REPUBLIKA.CO.ID, LONDON -- Panel Antarpemerintah tentang Perubahan Iklim PBB mengatakan, jika negara-negara memenuhi komitmen iklim saat ini, emisi gas rumah kaca global akan meningkat 10,6 persen pada 2030 dibandingkan dengan tingkat 2010. Sekretaris Eksekutif Perubahan Iklim PBB Simon Stiell bahkan menyinggung Indonesia sebagai negara penghasil emisi besar.
Stiell menyoroti negara-negara penghasil emisi besar seperti Indonesia dan India, bersamaan dengan Bolivia, Vanuatu, dan Uganda. Bahkan, dia menyatakan, di Indonesia sebagian besar emisi berasal dari deforestasi dan pembukaan lahan gambut.
Dalam dokumen Nationally Determined Contribution (NDC) terbaru, Indonesia telah menaikkan target pengurangan emisi dari 29 persen menjadi 31,89 persen dengan kemampuan sendiri pada 2030. sedangkan dengan dukungan internasional, Indonesia menargetkan hingga 43,2 persen dengan dari target sebelumnya 40 persen pada 2030.
Dengan para pemimpin dunia diperkirakan akan berkumpul di Sharm el-Sheikh di Mesir untuk Konferensi Tingkat Tinggi (KTT) Iklim COP27 mulai 6 November, para ahli mengatakan, lebih banyak tindakan sangat dibutuhkan dalam pengurangan emisi global. "Pada Konferensi Perubahan Iklim PBB di Glasgow tahun lalu, semua negara sepakat untuk meninjau kembali dan memperkuat rencana iklim mereka," kata Stiell.

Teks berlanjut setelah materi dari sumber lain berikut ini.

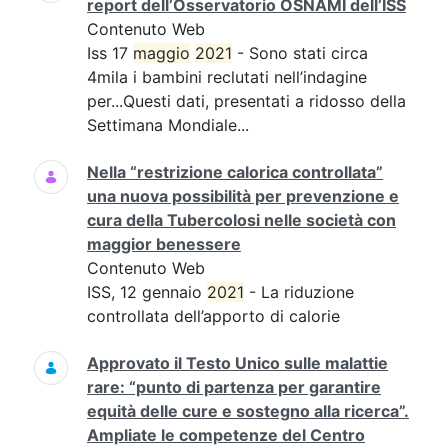
report dell’Osservatorio OSNAMI dell’ISS
Contenuto Web
Iss 17
maggio
2021
- Sono stati circa
4mila i bambini reclutati nell’indagine
per...Questi dati, presentati a ridosso della
Settimana Mondiale...
Nella “restrizione calorica controllata”
una nuova possibilità per prevenzione e
cura della Tubercolosi nelle società con
maggior benessere
Contenuto Web
ISS, 12 gennaio
2021
- La riduzione
controllata dell’apporto di calorie
Approvato il Testo Unico sulle malattie
rare: “punto di partenza per garantire
equità delle cure e sostegno alla ricerca”.
Ampliate le competenze del Centro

Secara global, janji yang tidak memadai menempatkan dunia pada jalur pemanasan sebesar 2,5 celcius pada 2100. Pengurangan 43 persen emisi pada 2030 diperlukan untuk membatasi pemanasan hingga 1,5 Celcius di atas suhu pra-industri.
"Fakta bahwa hanya 24 rencana iklim baru atau yang diperbarui yang diajukan sejak COP26 mengecewakan," ujar Stiell.
Tapi, peningkatan emisi sebesar 10,6 persen menunjukkan sedikit kemajuan. Penilaian PBB tahun lalu menemukan, negara-negara berada di jalur untuk menaikkan emisi sebesar 13,7 persen pada 2030.